Placidium is a genus of crustose to squamulose to almost foliose lichens. The genus is in the family Verrucariaceae. Most members grow on soil (are terricolous), but some grow on rock (saxicolous). The fruiting bodies are perithecia, flask-like structures immersed in the lichen body (thallus) with only the top opening visible, dotting the thallus. Lichen spot tests are all negative. Members of the genus lack rhizines, but otherwise resemble members of the genus Clavascidium.

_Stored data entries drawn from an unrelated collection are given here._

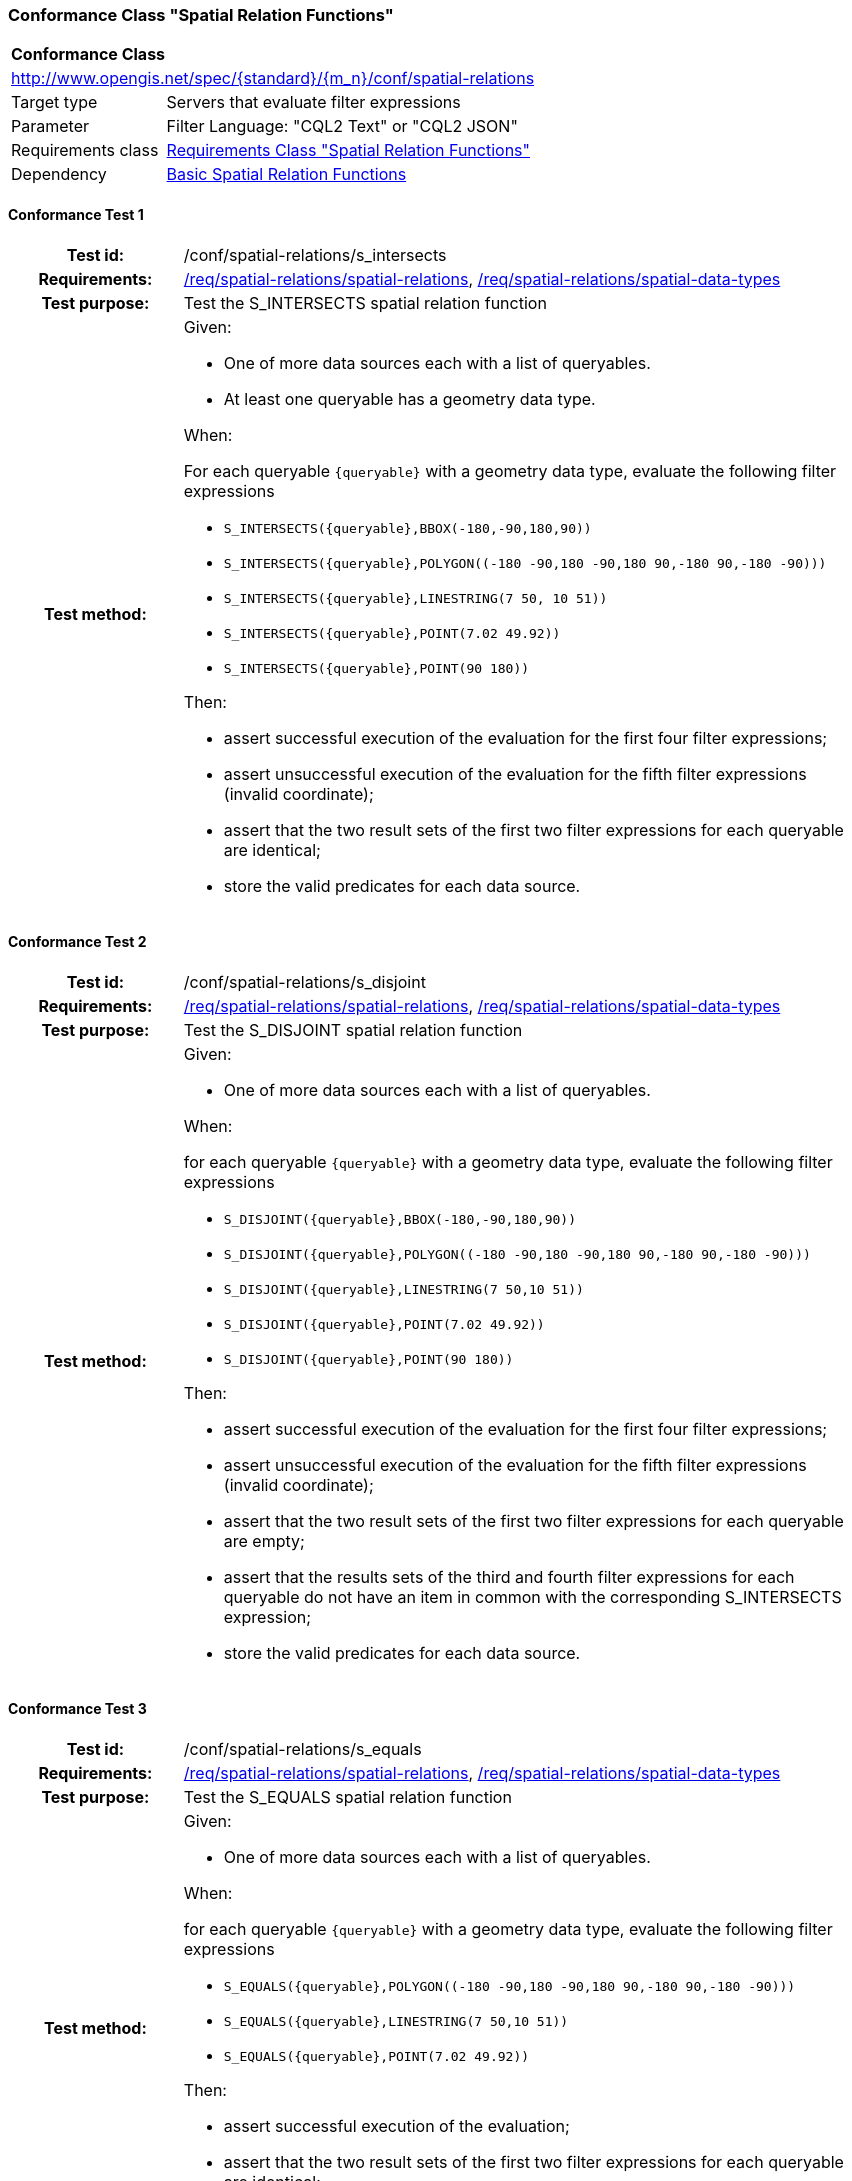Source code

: === Conformance Class "Spatial Relation Functions"

:conf-class: spatial-relations
[[conf_spatial-relations]]
[cols="1,4a",width="90%"]
|===
2+|*Conformance Class*
2+|http://www.opengis.net/spec/{standard}/{m_n}/conf/{conf-class}
|Target type |Servers that evaluate filter expressions
|Parameter |Filter Language: "CQL2 Text" or "CQL2 JSON"
|Requirements class |<<rc_spatial-relations,Requirements Class "Spatial Relation Functions">>
|Dependency |<<conf_basic-spatial-relations,Basic Spatial Relation Functions>>
|===

:conf-test: s_intersects
==== Conformance Test {counter:test-id}
[cols=">20h,<80a",width="100%"]
|===
|Test id: | /conf/{conf-class}/{conf-test}
|Requirements: | <<req_{conf-class}_spatial-relations,/req/{conf-class}/spatial-relations>>, <<req_{conf-class}_spatial-relations,/req/{conf-class}/spatial-data-types>>
|Test purpose: | Test the S_INTERSECTS spatial relation function
|Test method: | 
Given:

* One of more data sources each with a list of queryables.
* At least one queryable has a geometry data type.

When:

For each queryable `{queryable}` with a geometry data type, evaluate the following filter expressions

* `S_INTERSECTS({queryable},BBOX(-180,-90,180,90))`
* `S_INTERSECTS({queryable},POLYGON\((-180 -90,180 -90,180 90,-180 90,-180 -90)))`
* `S_INTERSECTS({queryable},LINESTRING(7 50, 10 51))`
* `S_INTERSECTS({queryable},POINT(7.02 49.92))`
* `S_INTERSECTS({queryable},POINT(90 180))`

Then:

* assert successful execution of the evaluation for the first four filter expressions;
* assert unsuccessful execution of the evaluation for the fifth filter expressions (invalid coordinate);
* assert that the two result sets of the first two filter expressions for each queryable are identical;
* store the valid predicates for each data source.
|===

:conf-test: s_disjoint
==== Conformance Test {counter:test-id}
[cols=">20h,<80a",width="100%"]
|===
|Test id: | /conf/{conf-class}/{conf-test}
|Requirements: | <<req_{conf-class}_spatial-relations,/req/{conf-class}/spatial-relations>>, <<req_{conf-class}_spatial-relations,/req/{conf-class}/spatial-data-types>>
|Test purpose: | Test the S_DISJOINT spatial relation function
|Test method: | 
Given:

* One of more data sources each with a list of queryables.

When:

for each queryable `{queryable}` with a geometry data type, evaluate the following filter expressions

* `S_DISJOINT({queryable},BBOX(-180,-90,180,90))`
* `S_DISJOINT({queryable},POLYGON\((-180 -90,180 -90,180 90,-180 90,-180 -90)))`
* `S_DISJOINT({queryable},LINESTRING(7 50,10 51))`
* `S_DISJOINT({queryable},POINT(7.02 49.92))`
* `S_DISJOINT({queryable},POINT(90 180))`

Then:

* assert successful execution of the evaluation for the first four filter expressions;
* assert unsuccessful execution of the evaluation for the fifth filter expressions (invalid coordinate);
* assert that the two result sets of the first two filter expressions for each queryable are empty;
* assert that the results sets of the third and fourth filter expressions for each queryable do not have an item in common with the corresponding S_INTERSECTS expression;
* store the valid predicates for each data source.
|===

:conf-test: s_equals
==== Conformance Test {counter:test-id}
[cols=">20h,<80a",width="100%"]
|===
|Test id: | /conf/{conf-class}/{conf-test}
|Requirements: | <<req_{conf-class}_spatial-relations,/req/{conf-class}/spatial-relations>>, <<req_{conf-class}_spatial-relations,/req/{conf-class}/spatial-data-types>>
|Test purpose: | Test the S_EQUALS spatial relation function
|Test method: | 
Given:

* One of more data sources each with a list of queryables.

When:

for each queryable `{queryable}` with a geometry data type, evaluate the following filter expressions

* `S_EQUALS({queryable},POLYGON\((-180 -90,180 -90,180 90,-180 90,-180 -90)))`
* `S_EQUALS({queryable},LINESTRING(7 50,10 51))`
* `S_EQUALS({queryable},POINT(7.02 49.92))`

Then:

* assert successful execution of the evaluation;
* assert that the two result sets of the first two filter expressions for each queryable are identical;
* store the valid predicates for each data source.
|===

:conf-test: s_touches
==== Conformance Test {counter:test-id}
[cols=">20h,<80a",width="100%"]
|===
|Test id: | /conf/{conf-class}/{conf-test}
|Requirements: | <<req_{conf-class}_spatial-relations,/req/{conf-class}/spatial-relations>>, <<req_{conf-class}_spatial-relations,/req/{conf-class}/spatial-data-types>>
|Test purpose: | Test the S_TOUCHES spatial relation function
|Test method: | 
Given:

* One of more data sources each with a list of queryables.

When:

for each queryable `{queryable}` with a geometry data type, evaluate the following filter expressions

* `S_TOUCHES({queryable},BBOX(-180,-90,180,90))`
* `S_TOUCHES({queryable},POLYGON\((-180 -90,180 -90,180 90,-180 90,-180 -90)))`
* `S_TOUCHES({queryable},LINESTRING(7 50,10 51))`

Then:

* assert successful execution of the evaluation;
* store the valid predicates for each data source.
|===

:conf-test: s_crosses
==== Conformance Test {counter:test-id}
[cols=">20h,<80a",width="100%"]
|===
|Test id: | /conf/{conf-class}/{conf-test}
|Requirements: | <<req_{conf-class}_spatial-relations,/req/{conf-class}/spatial-relations>>, <<req_{conf-class}_spatial-relations,/req/{conf-class}/spatial-data-types>>
|Test purpose: | Test the S_CROSSES spatial relation function
|Test method: | 
Given:

* One of more data sources each with a list of queryables.

When:

for each queryable `{queryable}` of type Point, MultiPoint, LineString or MultiLineString, evaluate the following filter expressions

* `S_CROSSES({queryable},BBOX(-180,-90,180,90))`
* `S_CROSSES({queryable},POLYGON\((-180 -90,180 -90,180 90,-180 90,-180 -90)))`
* `S_CROSSES({queryable},LINESTRING(7 50,10 51))`

Then:

* assert successful execution of the evaluation;
* store the valid predicates for each data source.
|===

:conf-test: s_within
==== Conformance Test {counter:test-id}
[cols=">20h,<80a",width="100%"]
|===
|Test id: | /conf/{conf-class}/{conf-test}
|Requirements: | <<req_{conf-class}_spatial-relations,/req/{conf-class}/spatial-relations>>, <<req_{conf-class}_spatial-relations,/req/{conf-class}/spatial-data-types>>
|Test purpose: | Test the S_WITHIN spatial relation function
|Test method: | 
Given:

* One of more data sources each with a list of queryables.

When:

for each queryable `{queryable}` with a geometry data type, evaluate the following filter expressions

* `S_WITHIN({queryable},BBOX(-180,-90,180,90))`
* `S_WITHIN({queryable},POLYGON\((-180 -90,180 -90,180 90,-180 90,-180 -90)))`
* `S_WITHIN({queryable},LINESTRING(7 50,10 51))`
* `S_WITHIN({queryable},MULTIPOINT(7 50,10 51))`

Then:

* assert successful execution of the evaluation;
* assert that the two result sets of the first two filter expressions for each queryable are identical;
* store the valid predicates for each data source.
|===

:conf-test: s_contains
==== Conformance Test {counter:test-id}
[cols=">20h,<80a",width="100%"]
|===
|Test id: | /conf/{conf-class}/{conf-test}
|Requirements: | <<req_{conf-class}_spatial-relations,/req/{conf-class}/spatial-relations>>, <<req_{conf-class}_spatial-relations,/req/{conf-class}/spatial-data-types>>
|Test purpose: | Test the S_CONTAINS spatial relation function
|Test method: | 
Given:

* One of more data sources each with a list of queryables.

When:

for each queryable `{queryable}` with a geometry data type, evaluate the following filter expressions

* `S_CONTAINS({queryable},BBOX(-180,-90,180,90))`
* `S_CONTAINS({queryable},POLYGON\((-180 -90,180 -90,180 90,-180 90,-180 -90)))`
* `S_CONTAINS({queryable},LINESTRING(7 50,10 51))`
* `S_CONTAINS({queryable},MULTIPOINT(7 50,10 51))`

Then:

* assert successful execution of the evaluation;
* assert that the two result sets of the first two filter expressions for each queryable are identical;
* assert that the results sets for each queryable do not have an item in common with the corresponding S_WITHIN expression;
* store the valid predicates for each data source.
|===

:conf-test: s_overlaps
==== Conformance Test {counter:test-id}
[cols=">20h,<80a",width="100%"]
|===
|Test id: | /conf/{conf-class}/{conf-test}
|Requirements: | <<req_{conf-class}_spatial-relations,/req/{conf-class}/spatial-relations>>, <<req_{conf-class}_spatial-relations,/req/{conf-class}/spatial-data-types>>
|Test purpose: | Test the S_OVERLAPS spatial relation function
|Test method: | 
Given:

* One of more data sources each with a list of queryables.

When:

* For each queryable `{queryable}` of type Point or MultiPoint, evaluate the filter expression `S_OVERLAPS({queryable},MULTIPOINT(7 50,10 51))`
* For each queryable `{queryable}` of type LineString or MultiLineString, evaluate the filter expression `S_OVERLAPS({queryable},LINESTRING(7 50,10 51))`
* For each queryable `{queryable}` of type Polygon or MultiPolygon, evaluate the filter expression `S_OVERLAPS({queryable},POLYGON\((-180 -90,180 -90,180 90,-180 90,-180 -90)))`

Then:

* assert successful execution of the evaluation;
* store the valid predicates for each data source.
|===

:conf-test: test-data
==== Conformance Test {counter:test-id}
[cols=">20h,<80a",width="100%"]
|===
|Test id: | /conf/{conf-class}/{conf-test}
|Requirements: | all requirements
|Test purpose: | Test predicates against the test dataset
|Test method: | 
Given:

* The implementation under test uses the test dataset.

When:

Evaluate each predicate in <<test-data-predicates-spatial-relations>>.

Then:

* assert successful execution of the evaluation;
* assert that the expected result is returned;
* store the valid predicates for each data source.
|===

[[test-data-predicates-spatial-relations]]
.Predicates and expected results
[width="100%",cols="3",options="header"]
|===
|Data Source |Predicate |Expected number of items
|ne_110m_admin_0_countries |`S_INTERSECTS(geom,POLYGON\((0 40,10 40,10 50,0 50,0 40)))` |8
|ne_110m_admin_0_countries |`S_INTERSECTS(geom,LINESTRING(0 40,10 50))` |4
|ne_110m_populated_places_simple |`S_INTERSECTS(geom,POLYGON\((0 40,10 40,10 50,0 50,0 40)))` |7
|ne_110m_rivers_lake_centerlines |`S_INTERSECTS(geom,LINESTRING(-60 -90,-60 90))` |2
|ne_110m_admin_0_countries |`S_DISJOINT(geom,BBOX(0,40,10,50))` |169
|ne_110m_admin_0_countries |`S_DISJOINT(geom,POLYGON\((0 40,10 40,10 50,0 50,0 40)))` |169
|ne_110m_admin_0_countries |`S_DISJOINT(geom,LINESTRING(0 40,10 50))` |173
|ne_110m_admin_0_countries |`S_DISJOINT(geom,POINT(7.02 49.92))` |176
|ne_110m_populated_places_simple |`S_DISJOINT(geom,BBOX(0,40,10,50))` |236
|ne_110m_populated_places_simple |`S_DISJOINT(geom,POLYGON\((0 40,10 40,10 50,0 50,0 40)))` |236
|ne_110m_rivers_lake_centerlines |`S_DISJOINT(geom,BBOX(-180,-90,0,90))` |9
|ne_110m_rivers_lake_centerlines |`S_DISJOINT(geom,LINESTRING(-60 -90,-60 90))` |11
|ne_110m_populated_places_simple |`S_EQUALS(geom,POINT(6.1300028 49.6116604))` |1
|ne_110m_admin_0_countries |`S_TOUCHES(geom,POLYGON\((6.043073357781111 50.128051662794235,6.242751092156993 49.90222565367873,6.186320428094177 49.463802802114515,5.897759230176348 49.44266714130711,5.674051954784829 49.529483547557504,5.782417433300907 50.09032786722122,6.043073357781111 50.128051662794235)))` |3
|ne_110m_admin_0_countries |`S_TOUCHES(geom,POINT(6.043073357781111 50.128051662794235))` |3
|ne_110m_admin_0_countries |`S_TOUCHES(geom,POINT(6.242751092156993 49.90222565367873))` |2
|ne_110m_admin_0_countries |`S_TOUCHES(geom,LINESTRING(6.043073357781111 50.128051662794235,6.242751092156993 49.90222565367873))` |3
|ne_110m_rivers_lake_centerlines |`S_CROSSES(geom,BBOX(0,40,10,50))` |1
|ne_110m_rivers_lake_centerlines |`S_CROSSES(geom,LINESTRING(-60 -90,-60 90))` |2
|ne_110m_admin_0_countries |`S_WITHIN(geom,BBOX(-180,-90,0,90))` |44
|ne_110m_populated_places_simple |`S_WITHIN(geom,BBOX(-180,-90,0,90))` |74
|ne_110m_rivers_lake_centerlines |`S_WITHIN(geom,BBOX(-180,-90,0,90))` |4
|ne_110m_admin_0_countries |`S_CONTAINS(geom,BBOX(7,50,8,51))` |1
|ne_110m_admin_0_countries |`S_CONTAINS(geom,LINESTRING(7 50,8 51))` |1
|ne_110m_admin_0_countries |`S_CONTAINS(geom,POINT(7.02 49.92))` |1
|ne_110m_admin_0_countries |`S_OVERLAPS(geom,BBOX(-180,-90,0,90))` |11
|===

:conf-test: logical
==== Conformance Test {counter:test-id}
[cols=">20h,<80a",width="100%"]
|===
|Test id: | /conf/{conf-class}/{conf-test}
|Requirements: | n/a
|Test purpose: | Test filter expressions with AND, OR and NOT including sub-expressions
|Test method: | 
Given:

* The stored predicates for each data source, including from the dependencies.

When:

For each data source, select at least 10 random combinations of four predicates (`{p1}` to `{p4}`) from the stored predicates and evaluate the filter expression `\((NOT {p1} AND {p2}) OR ({p3} and NOT {p4}) or not ({p1} AND {p4}))`.

Then:

* assert successful execution of the evaluation.
|===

Members of the genus are commonly called stiplescale lichens or earthscale.[1]
The genus was circumscribed in 1855 by Italian lichenologist Abramo Bartolommeo Massalongo.
María Prieto and Ibai Olariaga suggest that Placidium is a superfluous illegitimate name according to strict application of nomenclatural rules. This is because when Massalongo circumscribed the genus in 1855, he included the original type species of genus Endocarpon, E. pusillum. When Othmar Breuss resurrected the genus for use in 1996, he assigned P. michelii as its type, even though Massalongo did not include P. michelii in Placidium in his original 1855 circumscription, but rather in a later treatment of the genus. In 2019, Prieto and Olariaga submitted a proposal to conserve the name Placidium with Placidium michelii as its conserved type species.